▶ [Data]
--
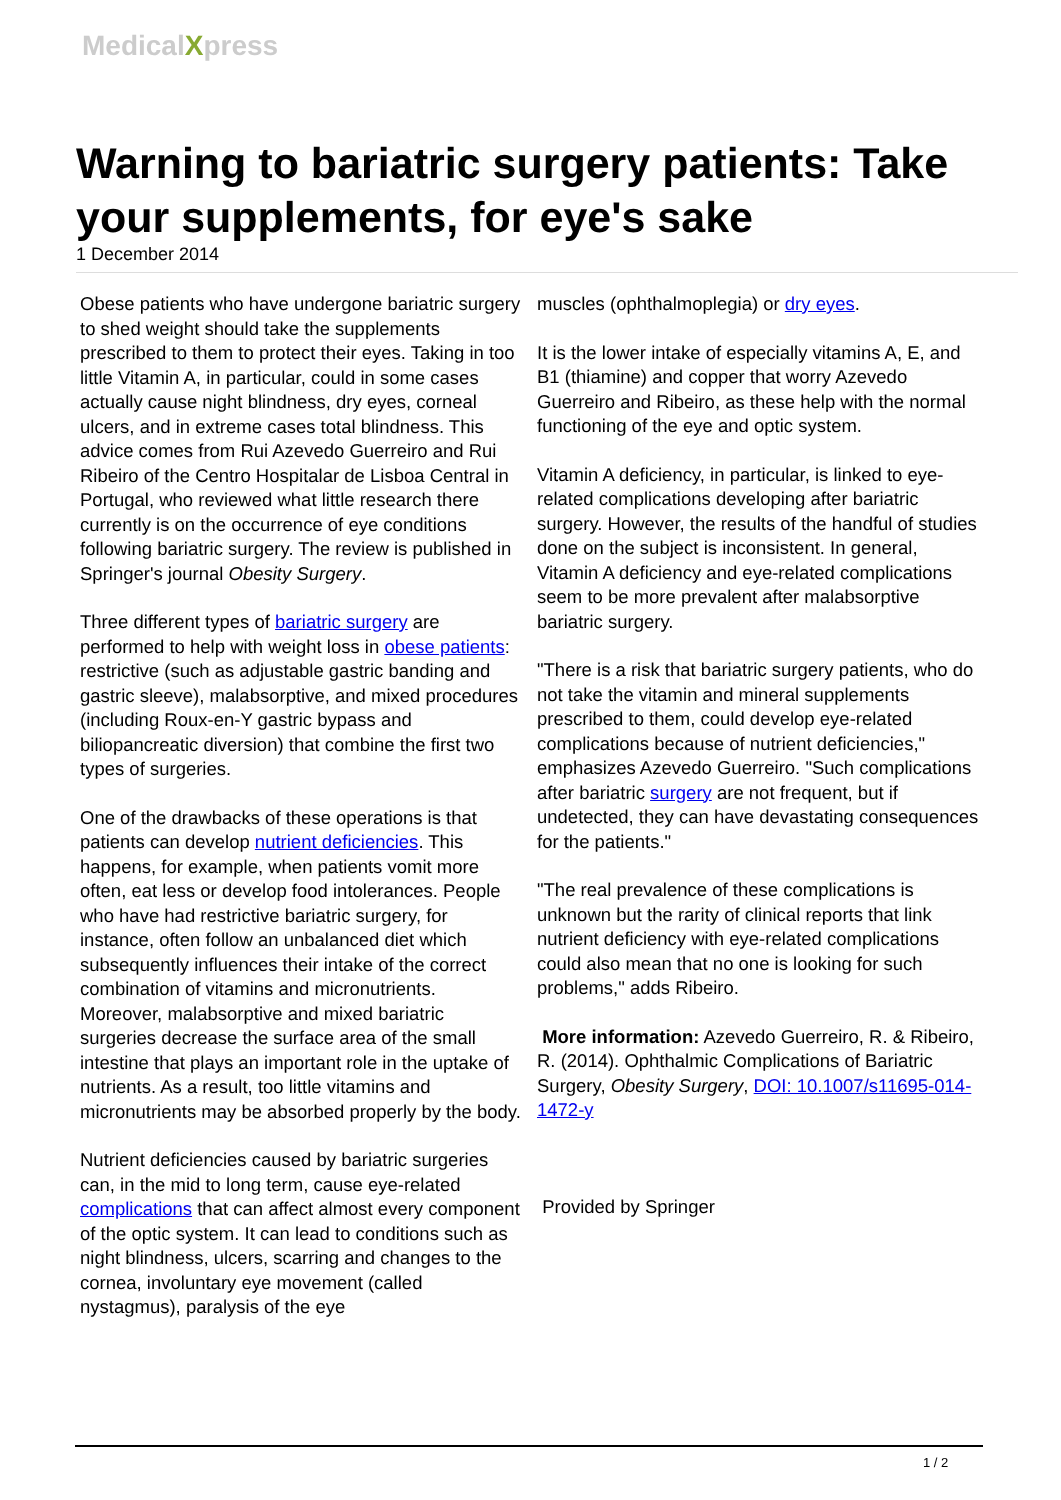MedicalXpress
Warning to bariatric surgery patients: Take your supplements, for eye's sake
1 December 2014
Obese patients who have undergone bariatric surgery to shed weight should take the supplements prescribed to them to protect their eyes. Taking in too little Vitamin A, in particular, could in some cases actually cause night blindness, dry eyes, corneal ulcers, and in extreme cases total blindness. This advice comes from Rui Azevedo Guerreiro and Rui Ribeiro of the Centro Hospitalar de Lisboa Central in Portugal, who reviewed what little research there currently is on the occurrence of eye conditions following bariatric surgery. The review is published in Springer's journal Obesity Surgery.
Three different types of bariatric surgery are performed to help with weight loss in obese patients: restrictive (such as adjustable gastric banding and gastric sleeve), malabsorptive, and mixed procedures (including Roux-en-Y gastric bypass and biliopancreatic diversion) that combine the first two types of surgeries.
One of the drawbacks of these operations is that patients can develop nutrient deficiencies. This happens, for example, when patients vomit more often, eat less or develop food intolerances. People who have had restrictive bariatric surgery, for instance, often follow an unbalanced diet which subsequently influences their intake of the correct combination of vitamins and micronutrients. Moreover, malabsorptive and mixed bariatric surgeries decrease the surface area of the small intestine that plays an important role in the uptake of nutrients. As a result, too little vitamins and micronutrients may be absorbed properly by the body.
Nutrient deficiencies caused by bariatric surgeries can, in the mid to long term, cause eye-related complications that can affect almost every component of the optic system. It can lead to conditions such as night blindness, ulcers, scarring and changes to the cornea, involuntary eye movement (called nystagmus), paralysis of the eye
muscles (ophthalmoplegia) or dry eyes.
It is the lower intake of especially vitamins A, E, and B1 (thiamine) and copper that worry Azevedo Guerreiro and Ribeiro, as these help with the normal functioning of the eye and optic system.
Vitamin A deficiency, in particular, is linked to eye-related complications developing after bariatric surgery. However, the results of the handful of studies done on the subject is inconsistent. In general, Vitamin A deficiency and eye-related complications seem to be more prevalent after malabsorptive bariatric surgery.
"There is a risk that bariatric surgery patients, who do not take the vitamin and mineral supplements prescribed to them, could develop eye-related complications because of nutrient deficiencies," emphasizes Azevedo Guerreiro. "Such complications after bariatric surgery are not frequent, but if undetected, they can have devastating consequences for the patients."
"The real prevalence of these complications is unknown but the rarity of clinical reports that link nutrient deficiency with eye-related complications could also mean that no one is looking for such problems," adds Ribeiro.
More information: Azevedo Guerreiro, R. & Ribeiro, R. (2014). Ophthalmic Complications of Bariatric Surgery, Obesity Surgery, DOI: 10.1007/s11695-014-1472-y
Provided by Springer
1 / 2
--
▶ [Task directions]
Write out the listing above exactly, images omitted.

▶ [Answer section]
MedicalXpress
Warning to bariatric surgery patients: Take your supplements, for eye's sake
1 December 2014
Obese patients who have undergone bariatric surgery to shed weight should take the supplements prescribed to them to protect their eyes. Taking in too little Vitamin A, in particular, could in some cases actually cause night blindness, dry eyes, corneal ulcers, and in extreme cases total blindness. This advice comes from Rui Azevedo Guerreiro and Rui Ribeiro of the Centro Hospitalar de Lisboa Central in Portugal, who reviewed what little research there currently is on the occurrence of eye conditions following bariatric surgery. The review is published in Springer's journal Obesity Surgery.
Three different types of bariatric surgery are performed to help with weight loss in obese patients: restrictive (such as adjustable gastric banding and gastric sleeve), malabsorptive, and mixed procedures (including Roux-en-Y gastric bypass and biliopancreatic diversion) that combine the first two types of surgeries.
One of the drawbacks of these operations is that patients can develop nutrient deficiencies. This happens, for example, when patients vomit more often, eat less or develop food intolerances. People who have had restrictive bariatric surgery, for instance, often follow an unbalanced diet which subsequently influences their intake of the correct combination of vitamins and micronutrients. Moreover, malabsorptive and mixed bariatric surgeries decrease the surface area of the small intestine that plays an important role in the uptake of nutrients. As a result, too little vitamins and micronutrients may be absorbed properly by the body.
Nutrient deficiencies caused by bariatric surgeries can, in the mid to long term, cause eye-related complications that can affect almost every component of the optic system. It can lead to conditions such as night blindness, ulcers, scarring and changes to the cornea, involuntary eye movement (called nystagmus), paralysis of the eye
muscles (ophthalmoplegia) or dry eyes.
It is the lower intake of especially vitamins A, E, and B1 (thiamine) and copper that worry Azevedo Guerreiro and Ribeiro, as these help with the normal functioning of the eye and optic system.
Vitamin A deficiency, in particular, is linked to eye-related complications developing after bariatric surgery. However, the results of the handful of studies done on the subject is inconsistent. In general, Vitamin A deficiency and eye-related complications seem to be more prevalent after malabsorptive bariatric surgery.
"There is a risk that bariatric surgery patients, who do not take the vitamin and mineral supplements prescribed to them, could develop eye-related complications because of nutrient deficiencies," emphasizes Azevedo Guerreiro. "Such complications after bariatric surgery are not frequent, but if undetected, they can have devastating consequences for the patients."
"The real prevalence of these complications is unknown but the rarity of clinical reports that link nutrient deficiency with eye-related complications could also mean that no one is looking for such problems," adds Ribeiro.
More information: Azevedo Guerreiro, R. & Ribeiro, R. (2014). Ophthalmic Complications of Bariatric Surgery, Obesity Surgery, DOI: 10.1007/s11695-014-1472-y
Provided by Springer
1 / 2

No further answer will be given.